October-December Books

**The Goldfinch by Donna Tartt has been widely praised as one of the best books of 2013. I agree but, at 784 pages, I think it could have been even better with a bit more disciplined editing. It starts with a bang—an explosion at the Met that kills  Theo’s mother and casts him adrift to become his own person.  With long passages of grief, dissolution, and criminality,,  the prose is often eloquent, wise and beautiful. Theo moves from Park Avenue to Las Vegas to Greenwich  Village to Amsterdam and back to NYC  in search of himself and eventually discovers a deeply flawed person he can accept.


*Wilson by A. Scott Berg’s new 800-page biography spares no detail, but is probably the definitive story of the 28th president, both as an icon and a talented but flawed human being. Berg captures his southern childhood, his rise through academe and his brief tenure as governor of New Jersey before defeating  the incumbent  President Taft, and past president Teddy Roosevelt. The Allied success in WWI prompted Wilson to travel to Europe for the peace conference; the first sitting president to leave the country. He was the first U.S. president to be welcomed as a rock star, and  was determined negotiate  a charter for a League of Nations. But when the Senate refused to ratify the treaty, Wilson suffered a stroke and spent the last months of his presidency in seclusion, with his wife, Edith, effectively running the executive office.

Philomena: A Mother, Her Son, and a Fifty-Year Search by Martin Sixsmith is less about the search and more about the adoption abuses of the Catholic  Church and  Michael Hess’s struggle to deal with the conflict between his homosexuality and the values of  his Church and his Republican Party.  The movie deals more effectively with the sense of loss experienced by his mother, and is superbly  played by Judy Densch.


**The Rosie Project by Graeme Simsion is  screen-ready blend of “The Curioius Incident of the Dog in the Night” and “Big Bang Theory.”   Don Tillman is a brilliant but  socially challenged professor of genetics, who’s decided it’s time he found a wife—since married people tend to live longer.
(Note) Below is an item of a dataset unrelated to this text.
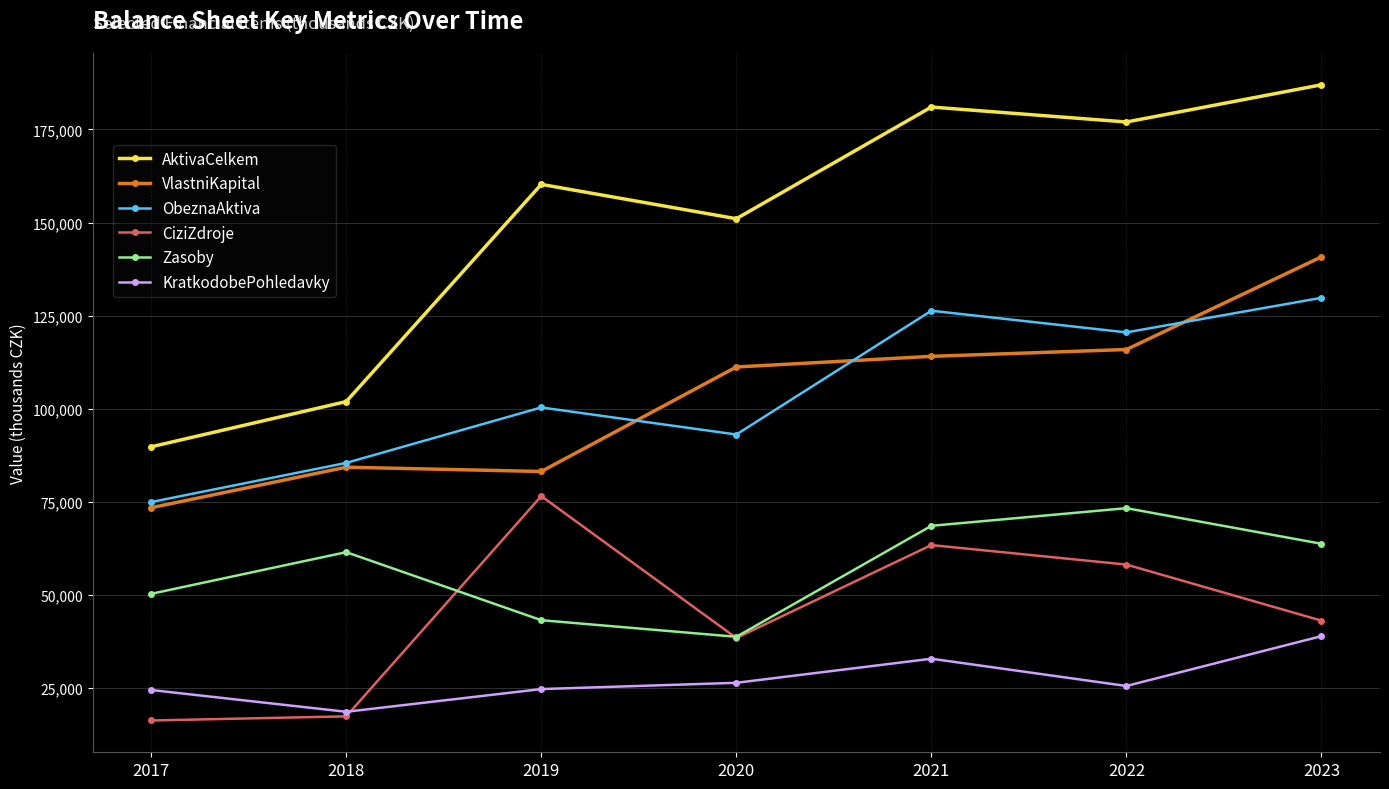

The value of KratkodobePohledavky at 2023 is 38945. True or false?

True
In the evidence-based manner with which Don approaches everything, he designs the Wife Project to find his perfect partner: a sixteen-page, scientifically valid survey that ‘proves’ Rosie would be a terrible choice.  Still he finds her fun to be with. Already available in 35 languages, Rosie is “funny, touching, and hard to put down.”
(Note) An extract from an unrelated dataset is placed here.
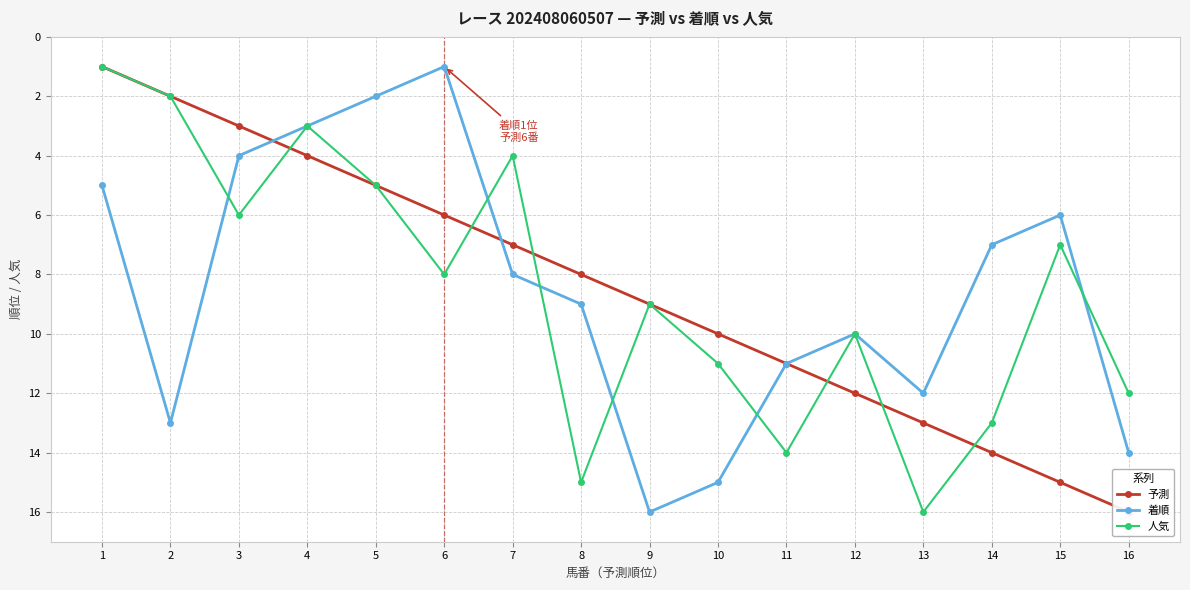

At which label does 予測 first exceed 9?

10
Levels of Life by Man Booker Prize winner Julian Barnes  is “urbane and wry, his style pared and sure, but his emotions are stormy.”  Barnes describes three nineteenth-century balloon flights in England and France enjoyed by three intriguing, eventually interconnected “balloonatics.” The narrator  is coping with the recent death of his wife, but I missed some of the “profound metaphorical resonance of Barnes’ fascination with ballooning.”  The reviews are so impressive, I can only conclude that I am not quite smart enough to adequately appreciate Barnes’ genius.